4. Apply Attack Pattern Matching

Use regular expressions to detect OWASP-style attack signatures in the URI or query parameters.

Example for SQL injection:

sql_injection_pattern = re.compile(r"(\bUNION\b|\bSELECT\b|['\"].*?--)", re.IGNORECASE)
if sql_injection_pattern.search(match.group('uri')):
    print("Potential SQL injection attempt detected.")

Similar patterns can be used for detecting directory traversal (\.\./), local file inclusion (/etc/passwd), and common web scanner fingerprints.

5. GeoIP Enrichment

Enrich the IP address with geolocation data to understand the origin of the request.

import geoip2.database

reader = geoip2.database.Reader('/path/to/GeoLite2-City.mmdb')
response = reader.city(match.group('ip'))
print(f"Country: {response.country.name}, City: {response.city.name}")

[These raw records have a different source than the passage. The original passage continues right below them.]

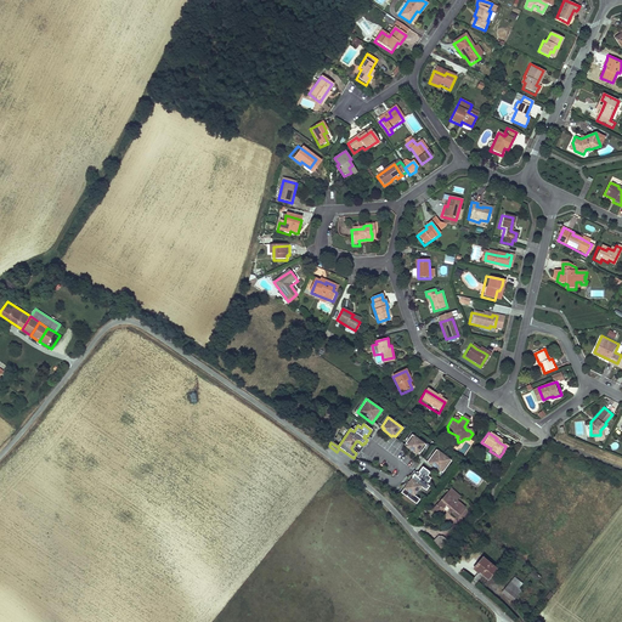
[(419,453),(425,445),(411,434),(405,444),(407,445),(406,446),(416,453),(417,451),(419,453)]
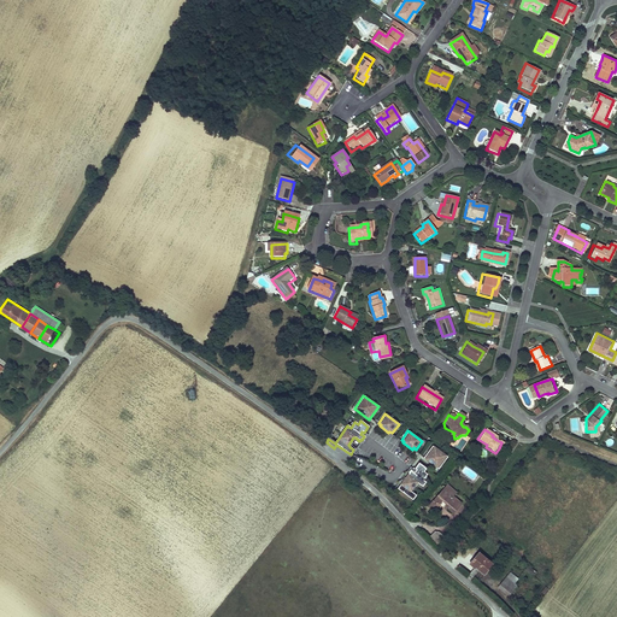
[(439,468),(447,456),(432,445),(423,457),(439,468)]
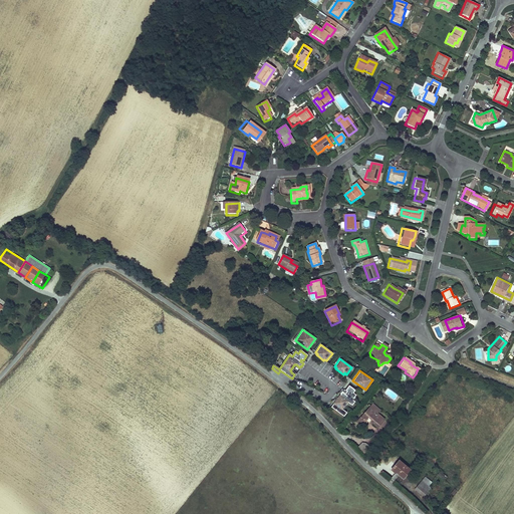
[(342,409),(347,402),(349,403),(352,405),(355,401),(354,401),(352,400),(354,397),(356,395),(353,393),(355,390),(348,384),(345,390),(346,391),(345,393),(342,391),(340,394),(337,399),(336,399),(335,400),(336,400),(331,407),(344,416),(347,412),(344,410),(342,409)]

6. Statistical Anomaly Detection

Track request frequency and response size per IP or URI to identify brute-force or scanning activity.

Example:

from collections import Counter

ip_counter = Counter()
## For each parsed log entry:
ip_counter[match.group('ip')] += 1

## Later, find IPs with high request counts
for ip, count in ip_counter.items():
    if count > 1000:  # Threshold should be tuned
        print(f"Brute-force or scanner activity detected from {ip}")

7. Review and Investigate

Flagged entries should be further reviewed. Correlate findings with other security telemetry (WAF, EDR, SIEM) for comprehensive incident response.

When to Use It

  • During Incident Response: When investigating post-incident logs to determine the scope and method of an attack.
  • Proactive Threat Hunting: Regularly scanning access logs for signs of attacks missed by other controls.
  • Developing Detection Rules: Building or tuning SIEM queries and detection rules for web-based threats.
  • Security Monitoring Validation: Testing and validating the effectiveness of your web application security coverage.

Important Notes

  • Always obtain authorization before analyzing production logs, especially in environments with sensitive data.
  • Attackers may use evasion techniques, such as encoding payloads or rotating IP addresses, which can limit detection effectiveness.
  • Regularly update your regex signatures based on the latest OWASP and threat intelligence sources.
  • GeoIP databases may not always provide accurate attribution and should be considered supplementary context.
  • High request frequency is not always malicious (e.g., legitimate web crawlers); verify before taking action.
  • Maintain audit logs and document findings for compliance and incident response purposes.

By systematically applying these techniques, security teams can greatly enhance their ability to detect and respond to common and emerging web application threats.